Americans lost $119 billion to gambling of all types in 2013, according to The Economist. If you do decide to gamble, whether it’s on a weekend trip to Vegas or at a friendly poker night, set a limit that fits your budget and stick to it.
13. Talk about money before planning your dream wedding.
Not marrying for money is a given, but smart couples should discuss their finances before tying the knot. Talk about your financial values, outstanding debt and agree on an approach to splitting your finances.
14. Friends aren’t always qualified to give financial advice.
Even if they mean well, taking money advice from friends is a risk because it could lead to conflicts down the road if their recommendations don’t pan out. But financial advisors are qualified professionals who can help you navigate everything from planning for retirement to paying your medical bills.
15. Healthy eating can help you avoid stomachaches and save money.
Contrary to popular belief, healthy eating doesn’t have to mean expensive juices and gluten-free snacks. Find deals on fresh veggies by shopping at local farmer’s markets and buying produce in-season, when it’s cheaper.
16. Book your holiday flights early to find cheap fares.
Holidays like Thanksgiving are busy days for travel, as people flock home to enjoy time with loved ones and eat delicious meals. Other ways to save on airfare include utilizing frequent flyer miles and booking flights that leave early in the morning or late at night.
17. Don’t work purely for the money; find a career that is fulfilling for you.
A fatter paycheck may sound appealing at first, but you will succeed at your career in the long run if you genuinely enjoy what you do.
18. Don’t lie to your spouse about money.

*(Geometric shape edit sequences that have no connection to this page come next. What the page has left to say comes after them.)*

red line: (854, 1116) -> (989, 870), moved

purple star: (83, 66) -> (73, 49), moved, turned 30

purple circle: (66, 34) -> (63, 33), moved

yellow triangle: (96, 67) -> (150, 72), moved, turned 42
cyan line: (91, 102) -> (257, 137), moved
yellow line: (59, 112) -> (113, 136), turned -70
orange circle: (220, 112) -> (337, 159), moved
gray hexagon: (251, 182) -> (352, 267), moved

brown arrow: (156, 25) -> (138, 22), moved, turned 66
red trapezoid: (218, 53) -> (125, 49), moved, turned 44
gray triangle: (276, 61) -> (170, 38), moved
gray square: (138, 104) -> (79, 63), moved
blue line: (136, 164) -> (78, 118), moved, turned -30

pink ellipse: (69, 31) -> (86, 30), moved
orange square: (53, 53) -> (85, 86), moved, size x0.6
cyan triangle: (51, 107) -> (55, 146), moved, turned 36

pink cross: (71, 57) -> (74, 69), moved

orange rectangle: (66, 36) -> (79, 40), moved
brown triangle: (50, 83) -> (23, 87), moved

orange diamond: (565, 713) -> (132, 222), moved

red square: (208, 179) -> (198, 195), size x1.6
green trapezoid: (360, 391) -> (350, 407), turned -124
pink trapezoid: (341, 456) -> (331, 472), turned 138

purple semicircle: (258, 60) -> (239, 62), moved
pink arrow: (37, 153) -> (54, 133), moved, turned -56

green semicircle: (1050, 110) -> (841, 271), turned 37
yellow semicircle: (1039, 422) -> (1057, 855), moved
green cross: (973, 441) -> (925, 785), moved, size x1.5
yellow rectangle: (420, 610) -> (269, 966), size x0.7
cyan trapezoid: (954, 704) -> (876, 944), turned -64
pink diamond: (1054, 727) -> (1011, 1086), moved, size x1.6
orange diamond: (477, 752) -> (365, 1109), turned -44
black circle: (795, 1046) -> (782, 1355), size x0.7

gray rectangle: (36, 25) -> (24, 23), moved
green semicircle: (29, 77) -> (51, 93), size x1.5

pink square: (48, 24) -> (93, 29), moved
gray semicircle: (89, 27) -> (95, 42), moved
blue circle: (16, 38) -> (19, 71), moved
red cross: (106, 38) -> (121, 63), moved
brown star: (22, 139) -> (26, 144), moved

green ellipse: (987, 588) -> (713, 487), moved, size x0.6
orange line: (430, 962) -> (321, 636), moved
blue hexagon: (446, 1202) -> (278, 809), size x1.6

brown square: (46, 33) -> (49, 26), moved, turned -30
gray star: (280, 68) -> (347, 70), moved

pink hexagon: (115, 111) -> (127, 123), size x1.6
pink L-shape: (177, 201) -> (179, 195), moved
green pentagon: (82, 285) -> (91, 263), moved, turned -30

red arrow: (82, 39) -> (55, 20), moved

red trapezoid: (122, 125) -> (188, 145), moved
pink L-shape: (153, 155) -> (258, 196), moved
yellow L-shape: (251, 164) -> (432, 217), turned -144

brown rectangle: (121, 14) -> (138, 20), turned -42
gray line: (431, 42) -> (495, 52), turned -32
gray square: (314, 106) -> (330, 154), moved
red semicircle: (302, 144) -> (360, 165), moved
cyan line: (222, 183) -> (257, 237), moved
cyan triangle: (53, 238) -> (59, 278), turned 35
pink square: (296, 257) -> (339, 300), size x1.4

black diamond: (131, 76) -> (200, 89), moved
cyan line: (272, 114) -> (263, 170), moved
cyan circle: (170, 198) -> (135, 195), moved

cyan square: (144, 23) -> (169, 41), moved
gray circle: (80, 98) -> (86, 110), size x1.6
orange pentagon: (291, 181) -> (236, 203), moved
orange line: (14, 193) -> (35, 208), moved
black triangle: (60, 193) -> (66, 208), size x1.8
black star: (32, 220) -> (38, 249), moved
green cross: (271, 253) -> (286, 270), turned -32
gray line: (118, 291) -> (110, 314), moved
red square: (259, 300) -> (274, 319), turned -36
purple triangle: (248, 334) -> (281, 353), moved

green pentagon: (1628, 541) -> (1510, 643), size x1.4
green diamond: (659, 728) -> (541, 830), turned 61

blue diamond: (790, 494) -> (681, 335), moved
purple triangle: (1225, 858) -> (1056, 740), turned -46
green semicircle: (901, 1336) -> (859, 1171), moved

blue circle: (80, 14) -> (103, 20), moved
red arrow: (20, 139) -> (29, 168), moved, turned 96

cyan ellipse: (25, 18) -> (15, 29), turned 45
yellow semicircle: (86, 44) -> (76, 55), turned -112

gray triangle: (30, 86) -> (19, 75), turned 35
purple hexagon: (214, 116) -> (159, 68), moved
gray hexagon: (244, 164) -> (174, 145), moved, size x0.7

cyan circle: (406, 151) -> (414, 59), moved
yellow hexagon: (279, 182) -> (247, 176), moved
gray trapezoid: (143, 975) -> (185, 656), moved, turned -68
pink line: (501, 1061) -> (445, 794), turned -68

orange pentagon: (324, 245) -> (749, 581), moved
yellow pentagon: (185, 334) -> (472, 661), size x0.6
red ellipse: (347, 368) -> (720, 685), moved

One in three adults who share finances with their partner lie about or hide receipts, bills and bank accounts, according to a 2014 study from the National Endowment for Financial Education. Avoid this financial infidelity by communicating regularly with your spouse about purchases.
19. You have time for a do-over.
Even when you’re stuck in second gear, as the “Friends” theme puts it, there are ways to turn your life around. Mistakes are inevitable, and you will undeniably make money ones. Take advantage of resources like financial literacy classes and financial advising to get help digging yourself out of fiscal holes.
20. You’ll always have your friends.
The world is full of problems, including money ones, but your nerdy friends can help you through.